** Opening Given information block **
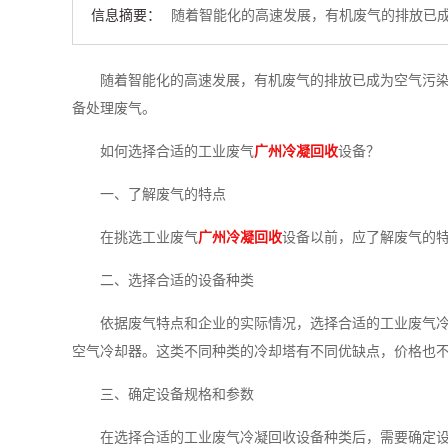
信息摘要：
随着智能化的高速发展，有机废气的排放已成
随着智能化的高速发展，有机废气的排放已成为空气污
备处理废气。
如何选择合适的工业废气
广州冷凝回收
设备？
一、了解废气的特点
在挑选工业废气
广州冷凝回收
设备以前，应了解废气的
二、选择合适的设备种类
依据废气特点和企业的实际情况，选择合适的工业废气
空气冷却器。这类不同种类的冷却塔有不同优缺点，价格也
三、确定设备规格和参数
在选择合适的工业废气冷凝回收设备种类后，需要确定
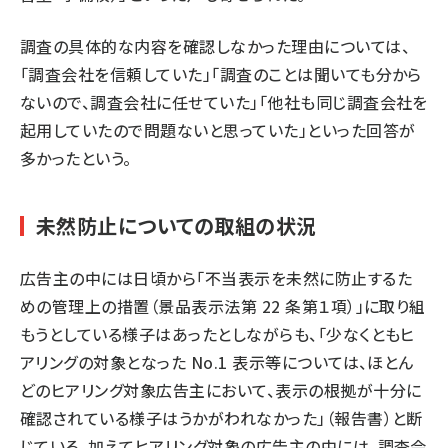
調査の具体的な内容を確認しなかった理由については、
「調査会社を信頼していた」「調査のことは聞いても分から
ないので、調査会社に任せていた」「他社も同じ調査会社を
起用していたので問題ないと思っていた」といった回答が
多かったという。
未然防止についての取組の状況
広告主の中には日頃から「不当表示を未然に防止するた
めの管理上の措置（景品表示法第 22 条第１項）」に取り組
もうとしている様子はあったとしながらも、「少なくともヒ
アリングの対象となった No.1 表示等については、ほとん
どのヒアリング対象広告主において、表示の根拠が十分に
確認されている様子はうかがわれなかった」（報告書）と断
じている。加えてヒアリング対象の広告主の中には、調査会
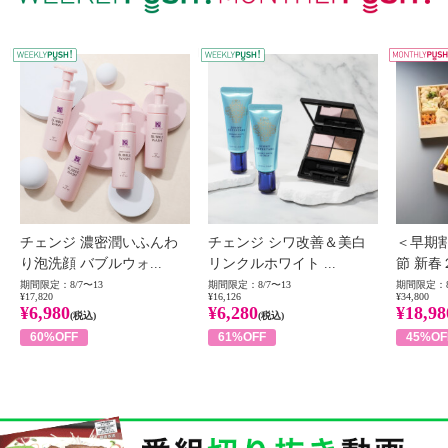
WEEKLY PUSH
W
チェンジ 濃密潤いふんわ
チェンジ シワ改善＆美白
＜早期
り泡洗顔 バブルウォ...
リンクルホワイト ...
節 新春
期間限定：8/7〜13
期間限定：8/7〜13
期間限定：8
¥17,820
¥16,126
¥34,800
¥6,980
¥6,280
¥18,98
(税込)
(税込)
60%OFF
61%OFF
45%OF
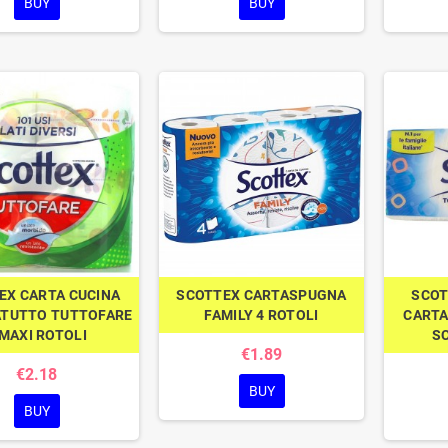
BUY
BUY
EX CARTA CUCINA
SCOTTEX CARTASPUGNA
SCOT
ATUTTO TUTTOFARE
FAMILY 4 ROTOLI
CARTA
 MAXI ROTOLI
SC
€1.89
€2.18
BUY
BUY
** Closing Given information block **
§ **Work item**: Output the material word for word, omitting its pictures.

§ **Solution to the problem**:
信息摘要：
随着智能化的高速发展，有机废气的排放已成
随着智能化的高速发展，有机废气的排放已成为空气污
备处理废气。
如何选择合适的工业废气
广州冷凝回收
设备？
一、了解废气的特点
在挑选工业废气
广州冷凝回收
设备以前，应了解废气的
二、选择合适的设备种类
依据废气特点和企业的实际情况，选择合适的工业废气
空气冷却器。这类不同种类的冷却塔有不同优缺点，价格也
三、确定设备规格和参数
在选择合适的工业废气冷凝回收设备种类后，需要确定
調査の具体的な内容を確認しなかった理由については、
「調査会社を信頼していた」「調査のことは聞いても分から
ないので、調査会社に任せていた」「他社も同じ調査会社を
起用していたので問題ないと思っていた」といった回答が
多かったという。
未然防止についての取組の状況
広告主の中には日頃から「不当表示を未然に防止するた
めの管理上の措置（景品表示法第 22 条第１項）」に取り組
もうとしている様子はあったとしながらも、「少なくともヒ
アリングの対象となった No.1 表示等については、ほとん
どのヒアリング対象広告主において、表示の根拠が十分に
確認されている様子はうかがわれなかった」（報告書）と断
じている。加えてヒアリング対象の広告主の中には、調査会
WEEKLY PUSH
W
チェンジ 濃密潤いふんわ
チェンジ シワ改善＆美白
＜早期
り泡洗顔 バブルウォ...
リンクルホワイト ...
節 新春
期間限定：8/7〜13
期間限定：8/7〜13
期間限定：8
¥17,820
¥16,126
¥34,800
¥6,980
¥6,280
¥18,98
(税込)
(税込)
60%OFF
61%OFF
45%OF
BUY
BUY
EX CARTA CUCINA
SCOTTEX CARTASPUGNA
SCOT
ATUTTO TUTTOFARE
FAMILY 4 ROTOLI
CARTA
 MAXI ROTOLI
SC
€1.89
€2.18
BUY
BUY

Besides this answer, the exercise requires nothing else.